• [SEITE]:
▼

Götz Brandt: Ökologische Umbrüche und Technik. Leitlinien für eine ökologische Linke

Rezension von Marko Ferst

Götz Brandt liest in seinem Buch den Parteien die Leviten, fordert grüne Wirtschaftspolitik

Seit annähernd einem Jahrzehnt prägt Götz Brandt als einer der stra­tegischen Köpfe die Ökologische Plattform bei der LINKEN. 1975 wurde er als Professor für land­wirt­schaft­li­che­n Anla­genbau abberufen wegen „nicht sys­tem­konformen Verhaltens“ und „kriti­scher Ein­stellung zum Hoch- und Fach­schulwesen der DDR“. Nach der Wende rehabilitiert, nimmt er auch heute kein Blatt vor den Mund. Von der eigenen Parteifüh­rung for­dert er die ökologischen Heraus­for­derun­gen ins Zentrum ihrer Poli­tik zu rücken.

Jetzt erschienen in Buchform viele seiner Beiträge, in denen er Leitlinien für eine öko­logische Linke skizziert. Zugleich setzt sich der Autor mit vielen ökologischen Politikfeld­ern auseinander. Er zeichnet die umfang­reichen Befunde ökologischer Tech­nikkritik nach, nimmt zu den Gefahren von Klima­umbrüchen Stellung und zeigt auf, dass die Grenzen des Wachstums längst überrannt sind. Wer diese Zivilisation nicht der Selbstzerstörung preisgeben will, muss in den Industriestaaten 90-95% seiner Treibhausgase einsparen. Das wird nicht ausschließlich über Material- und Energie­effizienz zu erreichen sein, sondern muss auch Schrumpfungsprozesse der industriel­len Infrastruktur einschließen. Dies so deut­lich zu sagen, ist ein Verdienst Brandts und er beklagt, alle Parteien, auch die Grünen, seien so sehr mit dem Abholen von Wäh­lern beschäftigt, dass unbequeme Wahrheiten nur stören.

Vor diesem Hintergrund wird man nicht umhin können, Alternativen zu einem finanzkapitalistisch geprägten System zu suchen, Optionen, die unterm Strich dafür sorgen, dass der Planet nicht bis zum letz­ten förderbaren Öltropfen abgezapft wird oder die Ozeane nicht bis zum Zusammen­bruch ganzer Fischpopulationen ausger­äumt werden. Ein Wirtschaftssyste­m, das auf Nimmersatt gepolt und zu gesetz­lich fixierter Selbst­be­gren­zung nur marginal fähig ist, wird diese Zivili­sation gera­dezu hin­rich­ten, da ist Brandt zuzustim­men.

▲

• [ZU ERLEDIGEN]:
A - Beantworte anhand der Rezension:
(i) In welchem Jahr wurde Götz Brandt als Professor für landwirtschaftlichen Anlagenbau abberufen?
(ii) Wie viel Prozent der Treibhausgase müssen laut Text in den Industriestaaten eingespart werden?
(iii) Welche Plattform bei der LINKEN prägt Brandt seit annähernd einem Jahrzehnt?
B - Schreibe die Einträge vom ersten bis einschließlich zu der Zeile, die „green triangle: moved“ enthält, unverändert ab.
Rezension und Einträge stehen inhaltlich in keinem Zusammenhang.

• [EINTRÄGE ZUR ÜBUNG]:
▼

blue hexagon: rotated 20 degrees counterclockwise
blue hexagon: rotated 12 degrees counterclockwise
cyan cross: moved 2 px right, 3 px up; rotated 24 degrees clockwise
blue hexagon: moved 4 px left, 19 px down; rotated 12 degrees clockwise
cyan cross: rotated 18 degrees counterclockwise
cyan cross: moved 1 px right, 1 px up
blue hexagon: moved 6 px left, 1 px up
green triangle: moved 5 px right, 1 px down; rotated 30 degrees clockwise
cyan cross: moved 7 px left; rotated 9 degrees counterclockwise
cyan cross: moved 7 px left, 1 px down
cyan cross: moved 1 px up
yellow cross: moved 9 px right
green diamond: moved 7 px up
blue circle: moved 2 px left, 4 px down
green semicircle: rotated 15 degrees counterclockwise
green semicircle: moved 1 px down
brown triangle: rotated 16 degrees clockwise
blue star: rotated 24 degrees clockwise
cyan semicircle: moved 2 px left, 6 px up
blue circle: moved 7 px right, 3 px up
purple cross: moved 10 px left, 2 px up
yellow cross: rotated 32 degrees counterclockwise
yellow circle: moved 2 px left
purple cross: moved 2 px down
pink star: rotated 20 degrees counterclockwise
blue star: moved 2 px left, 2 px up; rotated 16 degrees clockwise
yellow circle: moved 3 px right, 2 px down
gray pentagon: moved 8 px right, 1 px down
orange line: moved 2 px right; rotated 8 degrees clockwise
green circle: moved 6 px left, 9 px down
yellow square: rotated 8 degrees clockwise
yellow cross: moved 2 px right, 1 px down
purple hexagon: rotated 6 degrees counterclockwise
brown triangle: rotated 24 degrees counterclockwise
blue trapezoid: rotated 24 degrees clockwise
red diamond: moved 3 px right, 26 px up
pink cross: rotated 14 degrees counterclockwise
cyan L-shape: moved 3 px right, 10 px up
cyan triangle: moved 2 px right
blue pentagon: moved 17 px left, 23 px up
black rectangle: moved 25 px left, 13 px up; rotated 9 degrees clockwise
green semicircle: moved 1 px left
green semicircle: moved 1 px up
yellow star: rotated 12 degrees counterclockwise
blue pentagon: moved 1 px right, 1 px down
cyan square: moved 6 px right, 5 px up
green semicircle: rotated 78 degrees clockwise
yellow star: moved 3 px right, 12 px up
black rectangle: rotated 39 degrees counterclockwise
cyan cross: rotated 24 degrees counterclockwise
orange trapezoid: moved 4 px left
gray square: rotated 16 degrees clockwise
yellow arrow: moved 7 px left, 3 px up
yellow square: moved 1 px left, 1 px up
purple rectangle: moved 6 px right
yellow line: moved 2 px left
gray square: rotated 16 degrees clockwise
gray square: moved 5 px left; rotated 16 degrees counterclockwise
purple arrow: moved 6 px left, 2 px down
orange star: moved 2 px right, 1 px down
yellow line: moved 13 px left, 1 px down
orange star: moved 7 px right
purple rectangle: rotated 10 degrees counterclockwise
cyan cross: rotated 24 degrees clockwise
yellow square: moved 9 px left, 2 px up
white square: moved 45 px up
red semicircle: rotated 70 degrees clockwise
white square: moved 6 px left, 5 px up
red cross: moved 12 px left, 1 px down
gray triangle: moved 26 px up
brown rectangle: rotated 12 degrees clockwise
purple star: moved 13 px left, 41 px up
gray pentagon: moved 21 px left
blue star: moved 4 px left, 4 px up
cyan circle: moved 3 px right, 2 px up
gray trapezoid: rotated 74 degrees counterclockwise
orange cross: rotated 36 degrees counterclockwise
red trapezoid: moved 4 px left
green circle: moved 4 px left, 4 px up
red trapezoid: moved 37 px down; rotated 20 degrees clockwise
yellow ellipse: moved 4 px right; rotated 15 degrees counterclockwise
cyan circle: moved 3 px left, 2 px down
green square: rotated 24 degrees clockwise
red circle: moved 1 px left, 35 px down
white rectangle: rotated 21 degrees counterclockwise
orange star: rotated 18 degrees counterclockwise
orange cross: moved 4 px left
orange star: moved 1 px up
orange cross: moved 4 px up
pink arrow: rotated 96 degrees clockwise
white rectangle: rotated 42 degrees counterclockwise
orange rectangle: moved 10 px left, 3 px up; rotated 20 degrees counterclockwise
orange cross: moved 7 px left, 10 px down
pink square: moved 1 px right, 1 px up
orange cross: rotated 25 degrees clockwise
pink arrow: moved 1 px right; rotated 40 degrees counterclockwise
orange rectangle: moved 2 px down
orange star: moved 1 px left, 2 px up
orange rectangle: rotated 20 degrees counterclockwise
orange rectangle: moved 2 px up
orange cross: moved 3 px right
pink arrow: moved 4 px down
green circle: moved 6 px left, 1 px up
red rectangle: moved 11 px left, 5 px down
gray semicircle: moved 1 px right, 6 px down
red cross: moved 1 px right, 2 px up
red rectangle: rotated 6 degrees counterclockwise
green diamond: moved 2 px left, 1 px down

▲

• [DIE LÖSUNGEN]:
A -
(i) 1975
(ii) 90–95 %
(iii) Die Ökologische Plattform

B -
blue hexagon: rotated 20 degrees counterclockwise
blue hexagon: rotated 12 degrees counterclockwise
cyan cross: moved 2 px right, 3 px up; rotated 24 degrees clockwise
blue hexagon: moved 4 px left, 19 px down; rotated 12 degrees clockwise
cyan cross: rotated 18 degrees counterclockwise
cyan cross: moved 1 px right, 1 px up
blue hexagon: moved 6 px left, 1 px up
green triangle: moved 5 px right, 1 px down; rotated 30 degrees clockwise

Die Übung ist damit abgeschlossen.